É preciso repensar a cor de Cristo, diz Boliveira

Para ele, arte é ferramenta de transformação

Por: Do Estadão Conteúdo  -  23/12/19  -  15:44
Para ele, arte é ferramenta de transformação
Para ele, arte é ferramenta de transformação   Foto: Estevam Avelar / Globo

Fabrício Boliveira acredita na arte como ferramenta de transformação. Seja no cinema, na televisão ou no teatro, o ator trabalha por bons papéis e tem ganhado cada vez mais espaço. No entanto, sabe que ainda é exceção à regra. Só neste ano, o soteropolitano de 37 anos marcou presença nos primeiros capítulos da novela das 21 horas da Globo, 'Amor de Mãe'; no especial de Natal, 'Juntos a Magia Acontece', e em filmes como 'Breve Miragem de Sol' e 'Simonal'. Sua luta por representatividade não para por aí. Ele deseja que algum dia deixe de ser classificado pela cor da pele.


“Queria que chegasse o momento em que eu não fosse mais chamado de ator negro; só ator. Negro eu já sou, no meu movimento, na minha história e cultura. Isso só vai acontecer quanto tiverem mais atores negros trabalhando. Num lugar em que haja harmonia no olhar”,afirma.


No especial de Natal da Globo, a ser exibido quarta-feira (25), o ator dá vida a André, um homem que se afastou da família e volta a se aproximar após a morte da mãe às vésperas da festividade. O personagem demonstra a dificuldade masculina de lidar com esse tipo de perda, o que Fabrício sinaliza como algo importante, afinal o desequilíbrio emocional nessa história não pertence às mulheres.


Inclusive, o intérprete conta que se identifica com o lado machista do filho de Orlando (Milton Gonçalves). “Eu me reconheço nesse lugar do machismo que aprisiona a gente e deixa meio refém desse lugar que parece confortável e realmente é em relação às mulheres. Mas, ao mesmotempo, ainda acho que os homens estão aprisionados. É poder falar da sensibilidade, pedir ajuda, estar próximo do ‘brother' e dar um abraço de verdade. Estou estudando muito sobre masculinidade”.


Em 'Juntos a Magia Acontece', Orlando procura uma ocupação para não se sentir um fardo nas costas da filha Vera (Camila Pitanga) e, nessa busca, se torna Papai Noel em sua vizinhança. O especial abre a reflexão de que uma figura tão conhecida como o bom velhinho não precisa carregar um estereótipo americanizado.


Segundo Fabrício, o simbolismo de existir um Papai Noel negro na televisão é importante e algo que faltou na vida dele, embora não pensasse sobre isso na época em que era criança.

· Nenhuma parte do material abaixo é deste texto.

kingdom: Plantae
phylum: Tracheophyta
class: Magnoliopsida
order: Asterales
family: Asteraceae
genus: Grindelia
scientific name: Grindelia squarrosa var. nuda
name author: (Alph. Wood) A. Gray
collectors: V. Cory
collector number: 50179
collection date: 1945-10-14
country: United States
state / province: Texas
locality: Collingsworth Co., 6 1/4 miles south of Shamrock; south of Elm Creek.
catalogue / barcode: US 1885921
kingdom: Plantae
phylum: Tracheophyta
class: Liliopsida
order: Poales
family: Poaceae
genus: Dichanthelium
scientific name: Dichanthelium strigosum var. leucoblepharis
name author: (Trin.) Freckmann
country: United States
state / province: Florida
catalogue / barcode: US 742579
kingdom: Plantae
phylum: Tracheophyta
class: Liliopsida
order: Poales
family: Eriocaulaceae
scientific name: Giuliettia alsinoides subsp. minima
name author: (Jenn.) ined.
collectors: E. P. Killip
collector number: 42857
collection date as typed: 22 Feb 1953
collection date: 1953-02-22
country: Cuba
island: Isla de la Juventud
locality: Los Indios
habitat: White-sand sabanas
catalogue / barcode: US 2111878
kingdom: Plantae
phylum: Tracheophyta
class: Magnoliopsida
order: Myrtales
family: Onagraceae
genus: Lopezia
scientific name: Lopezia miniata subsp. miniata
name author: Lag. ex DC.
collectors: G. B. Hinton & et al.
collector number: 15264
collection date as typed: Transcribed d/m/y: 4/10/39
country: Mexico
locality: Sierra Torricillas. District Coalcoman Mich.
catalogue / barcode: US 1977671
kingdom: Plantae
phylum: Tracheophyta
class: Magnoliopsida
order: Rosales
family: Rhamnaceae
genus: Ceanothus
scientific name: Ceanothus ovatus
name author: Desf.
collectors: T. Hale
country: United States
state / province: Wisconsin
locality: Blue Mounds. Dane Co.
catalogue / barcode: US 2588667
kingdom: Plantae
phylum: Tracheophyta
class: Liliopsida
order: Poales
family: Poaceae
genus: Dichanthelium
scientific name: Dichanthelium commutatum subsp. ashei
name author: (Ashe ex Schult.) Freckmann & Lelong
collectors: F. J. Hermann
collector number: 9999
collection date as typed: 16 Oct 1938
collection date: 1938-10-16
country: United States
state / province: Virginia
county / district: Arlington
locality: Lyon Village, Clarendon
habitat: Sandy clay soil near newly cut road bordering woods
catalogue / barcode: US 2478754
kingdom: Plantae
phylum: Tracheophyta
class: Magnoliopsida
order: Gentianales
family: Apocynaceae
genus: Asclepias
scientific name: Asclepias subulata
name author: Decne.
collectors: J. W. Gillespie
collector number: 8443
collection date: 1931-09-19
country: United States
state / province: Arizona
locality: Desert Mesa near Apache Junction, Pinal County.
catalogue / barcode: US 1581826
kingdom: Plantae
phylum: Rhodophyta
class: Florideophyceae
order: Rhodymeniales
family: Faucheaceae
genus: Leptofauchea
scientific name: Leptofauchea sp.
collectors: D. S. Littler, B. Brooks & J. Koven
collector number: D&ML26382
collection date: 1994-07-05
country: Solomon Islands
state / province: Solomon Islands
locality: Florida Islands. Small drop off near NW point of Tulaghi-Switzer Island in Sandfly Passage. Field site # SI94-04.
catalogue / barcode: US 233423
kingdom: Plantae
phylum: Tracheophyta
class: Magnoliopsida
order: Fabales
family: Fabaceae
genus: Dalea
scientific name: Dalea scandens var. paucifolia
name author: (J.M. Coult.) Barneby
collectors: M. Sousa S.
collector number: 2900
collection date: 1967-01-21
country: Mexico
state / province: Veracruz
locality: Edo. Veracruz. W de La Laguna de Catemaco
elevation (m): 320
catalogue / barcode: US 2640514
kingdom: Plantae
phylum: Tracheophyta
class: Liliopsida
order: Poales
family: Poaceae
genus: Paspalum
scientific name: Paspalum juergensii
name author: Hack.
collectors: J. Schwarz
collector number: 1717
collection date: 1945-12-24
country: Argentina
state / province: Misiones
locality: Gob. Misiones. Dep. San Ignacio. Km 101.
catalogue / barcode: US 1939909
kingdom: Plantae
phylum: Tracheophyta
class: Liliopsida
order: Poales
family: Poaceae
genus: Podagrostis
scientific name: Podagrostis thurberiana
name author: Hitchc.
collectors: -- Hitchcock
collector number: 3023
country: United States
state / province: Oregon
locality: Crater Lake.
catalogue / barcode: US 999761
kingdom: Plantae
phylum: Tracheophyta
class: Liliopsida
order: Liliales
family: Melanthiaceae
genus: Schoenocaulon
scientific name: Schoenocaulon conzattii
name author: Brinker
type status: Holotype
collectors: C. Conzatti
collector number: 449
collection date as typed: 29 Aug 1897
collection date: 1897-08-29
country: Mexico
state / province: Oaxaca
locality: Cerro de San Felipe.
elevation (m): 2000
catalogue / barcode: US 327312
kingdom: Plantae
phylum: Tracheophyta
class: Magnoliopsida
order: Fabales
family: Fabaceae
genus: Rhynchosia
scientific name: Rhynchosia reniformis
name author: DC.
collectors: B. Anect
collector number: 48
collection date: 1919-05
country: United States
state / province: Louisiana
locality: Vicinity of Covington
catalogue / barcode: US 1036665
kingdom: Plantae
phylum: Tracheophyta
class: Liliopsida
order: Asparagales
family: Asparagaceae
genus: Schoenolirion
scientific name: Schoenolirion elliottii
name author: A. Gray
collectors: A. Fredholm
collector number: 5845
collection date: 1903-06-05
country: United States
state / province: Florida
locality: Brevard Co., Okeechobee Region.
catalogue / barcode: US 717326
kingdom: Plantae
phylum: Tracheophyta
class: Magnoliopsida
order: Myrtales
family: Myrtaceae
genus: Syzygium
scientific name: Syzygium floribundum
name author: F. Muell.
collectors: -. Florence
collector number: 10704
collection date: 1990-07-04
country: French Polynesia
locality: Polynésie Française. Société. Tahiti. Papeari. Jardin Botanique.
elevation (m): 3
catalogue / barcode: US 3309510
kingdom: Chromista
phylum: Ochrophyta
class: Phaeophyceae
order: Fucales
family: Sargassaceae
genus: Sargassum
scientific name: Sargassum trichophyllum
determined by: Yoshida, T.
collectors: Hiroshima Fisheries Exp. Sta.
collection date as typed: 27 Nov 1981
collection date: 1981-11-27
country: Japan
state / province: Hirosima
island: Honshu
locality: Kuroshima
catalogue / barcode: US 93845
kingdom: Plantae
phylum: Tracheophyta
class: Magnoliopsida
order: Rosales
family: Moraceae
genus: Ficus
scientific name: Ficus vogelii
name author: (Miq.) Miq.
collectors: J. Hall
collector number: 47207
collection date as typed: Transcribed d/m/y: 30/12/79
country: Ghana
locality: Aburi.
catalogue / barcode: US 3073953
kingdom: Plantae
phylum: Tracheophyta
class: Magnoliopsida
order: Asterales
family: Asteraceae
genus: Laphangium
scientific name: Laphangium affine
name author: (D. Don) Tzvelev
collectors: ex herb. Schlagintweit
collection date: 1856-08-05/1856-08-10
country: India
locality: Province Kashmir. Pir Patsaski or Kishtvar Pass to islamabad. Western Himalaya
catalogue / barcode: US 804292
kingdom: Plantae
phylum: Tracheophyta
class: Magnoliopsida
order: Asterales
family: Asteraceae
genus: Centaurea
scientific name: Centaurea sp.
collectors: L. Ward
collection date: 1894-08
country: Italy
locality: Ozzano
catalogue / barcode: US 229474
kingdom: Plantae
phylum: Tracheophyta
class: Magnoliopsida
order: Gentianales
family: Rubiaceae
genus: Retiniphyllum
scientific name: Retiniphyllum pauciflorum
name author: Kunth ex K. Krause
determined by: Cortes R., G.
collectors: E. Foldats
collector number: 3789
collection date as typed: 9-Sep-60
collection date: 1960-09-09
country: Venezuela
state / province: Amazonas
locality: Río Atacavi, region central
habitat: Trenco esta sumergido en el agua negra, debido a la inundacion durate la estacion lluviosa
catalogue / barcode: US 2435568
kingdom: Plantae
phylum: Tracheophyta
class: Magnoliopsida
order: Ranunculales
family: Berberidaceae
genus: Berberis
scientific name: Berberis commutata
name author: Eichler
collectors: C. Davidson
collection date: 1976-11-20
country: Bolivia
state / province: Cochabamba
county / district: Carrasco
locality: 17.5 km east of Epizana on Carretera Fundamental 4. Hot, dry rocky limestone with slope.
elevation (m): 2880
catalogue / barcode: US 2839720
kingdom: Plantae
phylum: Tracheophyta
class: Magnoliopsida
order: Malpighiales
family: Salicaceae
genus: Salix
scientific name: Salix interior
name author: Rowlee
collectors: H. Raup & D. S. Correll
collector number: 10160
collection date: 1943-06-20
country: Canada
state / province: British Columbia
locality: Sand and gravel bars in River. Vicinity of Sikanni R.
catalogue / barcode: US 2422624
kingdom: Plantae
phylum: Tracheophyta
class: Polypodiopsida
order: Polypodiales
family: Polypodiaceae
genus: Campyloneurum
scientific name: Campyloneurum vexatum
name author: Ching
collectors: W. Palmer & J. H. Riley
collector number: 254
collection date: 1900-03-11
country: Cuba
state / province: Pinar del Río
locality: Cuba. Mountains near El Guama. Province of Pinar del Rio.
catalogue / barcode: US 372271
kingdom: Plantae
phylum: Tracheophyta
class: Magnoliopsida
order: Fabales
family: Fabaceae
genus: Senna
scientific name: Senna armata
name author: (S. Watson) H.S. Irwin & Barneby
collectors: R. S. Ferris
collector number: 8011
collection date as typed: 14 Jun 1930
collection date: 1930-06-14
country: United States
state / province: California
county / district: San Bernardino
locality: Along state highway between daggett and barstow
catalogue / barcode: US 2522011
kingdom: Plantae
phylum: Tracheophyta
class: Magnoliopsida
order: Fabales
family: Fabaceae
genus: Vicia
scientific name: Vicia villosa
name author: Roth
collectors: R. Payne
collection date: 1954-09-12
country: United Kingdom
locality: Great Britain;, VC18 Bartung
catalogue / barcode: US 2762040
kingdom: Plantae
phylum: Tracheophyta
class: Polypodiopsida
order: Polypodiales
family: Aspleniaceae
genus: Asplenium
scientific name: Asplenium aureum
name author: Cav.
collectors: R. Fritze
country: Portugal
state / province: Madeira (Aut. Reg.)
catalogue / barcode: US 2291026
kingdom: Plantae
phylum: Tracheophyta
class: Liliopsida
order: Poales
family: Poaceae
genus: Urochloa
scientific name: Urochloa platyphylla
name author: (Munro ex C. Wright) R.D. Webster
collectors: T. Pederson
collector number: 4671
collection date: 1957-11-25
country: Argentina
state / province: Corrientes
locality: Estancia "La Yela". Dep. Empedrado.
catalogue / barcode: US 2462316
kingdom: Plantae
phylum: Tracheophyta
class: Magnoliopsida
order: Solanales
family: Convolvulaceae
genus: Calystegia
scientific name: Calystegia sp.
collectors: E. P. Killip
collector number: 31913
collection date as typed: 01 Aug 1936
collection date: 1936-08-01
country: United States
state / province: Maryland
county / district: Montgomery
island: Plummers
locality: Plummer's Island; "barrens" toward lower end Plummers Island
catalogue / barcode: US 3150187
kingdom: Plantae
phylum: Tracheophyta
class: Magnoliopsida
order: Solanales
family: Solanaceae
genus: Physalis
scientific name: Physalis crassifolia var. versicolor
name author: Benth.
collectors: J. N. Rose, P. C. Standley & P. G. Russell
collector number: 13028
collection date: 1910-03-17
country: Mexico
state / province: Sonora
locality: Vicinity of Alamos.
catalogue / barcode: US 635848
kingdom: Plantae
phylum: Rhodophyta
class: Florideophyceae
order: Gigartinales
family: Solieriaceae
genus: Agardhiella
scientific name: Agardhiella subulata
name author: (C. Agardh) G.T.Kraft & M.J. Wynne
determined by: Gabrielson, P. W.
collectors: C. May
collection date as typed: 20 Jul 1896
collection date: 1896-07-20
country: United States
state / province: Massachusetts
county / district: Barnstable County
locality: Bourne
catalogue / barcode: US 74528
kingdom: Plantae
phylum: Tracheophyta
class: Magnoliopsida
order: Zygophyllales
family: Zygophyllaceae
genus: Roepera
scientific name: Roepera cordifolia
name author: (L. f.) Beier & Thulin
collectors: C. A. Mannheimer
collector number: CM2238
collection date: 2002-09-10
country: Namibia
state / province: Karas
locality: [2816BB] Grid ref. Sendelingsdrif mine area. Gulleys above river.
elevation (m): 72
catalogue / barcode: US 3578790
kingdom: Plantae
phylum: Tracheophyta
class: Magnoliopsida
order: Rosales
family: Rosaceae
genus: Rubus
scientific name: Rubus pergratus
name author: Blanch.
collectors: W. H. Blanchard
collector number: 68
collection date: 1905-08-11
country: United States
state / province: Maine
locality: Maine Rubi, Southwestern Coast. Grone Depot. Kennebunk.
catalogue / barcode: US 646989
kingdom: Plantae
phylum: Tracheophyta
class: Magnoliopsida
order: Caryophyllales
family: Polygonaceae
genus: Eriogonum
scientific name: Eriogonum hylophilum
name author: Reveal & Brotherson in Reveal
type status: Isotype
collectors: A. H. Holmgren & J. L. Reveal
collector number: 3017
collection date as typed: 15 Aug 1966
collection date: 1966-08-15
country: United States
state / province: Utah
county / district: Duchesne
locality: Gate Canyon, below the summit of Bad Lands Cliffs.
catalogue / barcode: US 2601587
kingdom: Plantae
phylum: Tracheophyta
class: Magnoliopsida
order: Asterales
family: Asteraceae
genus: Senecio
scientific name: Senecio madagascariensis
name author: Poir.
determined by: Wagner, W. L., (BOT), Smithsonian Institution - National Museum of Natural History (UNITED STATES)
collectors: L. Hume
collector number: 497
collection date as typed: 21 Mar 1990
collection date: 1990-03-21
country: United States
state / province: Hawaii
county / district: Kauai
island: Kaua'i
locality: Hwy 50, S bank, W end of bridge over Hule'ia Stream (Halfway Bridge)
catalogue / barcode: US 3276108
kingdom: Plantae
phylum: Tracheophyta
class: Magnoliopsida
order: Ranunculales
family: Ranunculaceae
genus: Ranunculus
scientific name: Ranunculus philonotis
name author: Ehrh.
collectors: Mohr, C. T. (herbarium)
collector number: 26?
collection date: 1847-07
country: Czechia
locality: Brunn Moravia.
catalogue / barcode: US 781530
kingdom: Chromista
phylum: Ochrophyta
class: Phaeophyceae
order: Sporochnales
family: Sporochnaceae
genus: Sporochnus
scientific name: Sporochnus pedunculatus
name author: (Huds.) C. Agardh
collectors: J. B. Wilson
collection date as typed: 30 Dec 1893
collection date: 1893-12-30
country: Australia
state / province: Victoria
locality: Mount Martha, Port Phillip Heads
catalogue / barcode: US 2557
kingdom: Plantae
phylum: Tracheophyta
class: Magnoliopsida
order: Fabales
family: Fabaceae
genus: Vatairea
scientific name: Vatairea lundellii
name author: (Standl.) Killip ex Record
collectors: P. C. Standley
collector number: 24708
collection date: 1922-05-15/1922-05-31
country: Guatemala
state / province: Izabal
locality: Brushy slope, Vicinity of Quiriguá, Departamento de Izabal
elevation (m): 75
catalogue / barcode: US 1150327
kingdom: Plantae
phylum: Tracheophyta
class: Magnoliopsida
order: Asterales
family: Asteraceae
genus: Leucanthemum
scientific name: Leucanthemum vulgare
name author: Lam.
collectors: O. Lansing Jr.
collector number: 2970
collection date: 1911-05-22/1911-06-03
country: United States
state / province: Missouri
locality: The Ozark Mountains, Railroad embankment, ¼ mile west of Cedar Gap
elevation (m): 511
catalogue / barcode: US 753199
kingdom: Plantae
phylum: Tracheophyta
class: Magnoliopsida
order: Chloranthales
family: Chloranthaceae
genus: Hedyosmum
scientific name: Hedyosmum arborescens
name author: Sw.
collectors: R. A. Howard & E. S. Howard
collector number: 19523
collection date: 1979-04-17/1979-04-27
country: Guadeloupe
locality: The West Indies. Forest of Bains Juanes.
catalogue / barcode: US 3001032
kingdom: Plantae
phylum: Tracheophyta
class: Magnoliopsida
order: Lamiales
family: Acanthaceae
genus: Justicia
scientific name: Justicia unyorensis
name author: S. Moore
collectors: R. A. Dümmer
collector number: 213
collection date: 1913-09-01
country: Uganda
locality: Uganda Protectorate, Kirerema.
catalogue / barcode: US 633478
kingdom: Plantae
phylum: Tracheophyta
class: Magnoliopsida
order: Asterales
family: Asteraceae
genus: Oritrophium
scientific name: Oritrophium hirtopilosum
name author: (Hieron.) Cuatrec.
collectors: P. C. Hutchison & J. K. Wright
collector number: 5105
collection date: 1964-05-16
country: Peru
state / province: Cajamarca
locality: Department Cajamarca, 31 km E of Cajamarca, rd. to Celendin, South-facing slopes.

“De algum jeito, faltou representatividade, pessoas negras ocupando outros lugares e personagens. Muito estranho no Brasil a gente ter um Papai Noel como se ele fosse americano. Eu, na verdade, não sei se acreditei muito no Bom Velhinho. Mesmo assim, é a gente poder repensar também a cor de Jesus Cristo, do Papai Noel, de onde ele veio. Talvez não acreditasse muito naquela imagem. Já propus até moqueca no Natal”, revela ele.


Nos últimos anos, a representatividade negra tem ganhado cada vez mais espaço dentro e fora da televisão, mas Fabrício sabe que há um longo caminho a percorrer. Afinal, incontáveis casos de preconceito racial resistem na sociedade. Para o ator, principalmente na dramaturgia, ainda faltam tramas que deem holofote ao que ele chama de “subjetividade negra” e que podem gerar maior identificação com o público.


“É difícil perceber que as pessoas não conseguem enxergar que somos humanos e temos direitos à sobrevivência, a poder estudar, contar a nossa história, nos relacionar,ter afeto, amor e respeito. Talvez, eu seja uma pontinha nesse universo. Só consigo acreditar na arte. Hoje, tenho tentado falar muito menos e agir mais”, reflete.


Participação especial


Nos primeiros capítulos de Amor de Mãe, Fabrício interpretou Paulo, ex-marido de Vitória (Taís Araújo). O rompimento do casal foi causado pelo desgaste da relação após anos tentando que ela engravidasse.


Depois do trauma da perda do primeiro bebê que eles esperavam, os dois insistiram no casamento até que Paulo deu um basta por já ter se envolvido com outra pessoa. Segundo o intérprete, a princípio, o personagem não volta para a trama de Manuela Dias.


“Foi só uma participação. É uma história bem peculiar, muito atual, essa coisa do casal que quer ter filho e não consegue. E há a reflexão sobre o fim de um casamento. Nesse caso, é uma relação madura, na qual ninguém necessita do outro financeiramente nem está emocionalmente dependente. A nossa tentativa nessa novela foi propor um casal bacana, mas com outros propósitos”, afirma.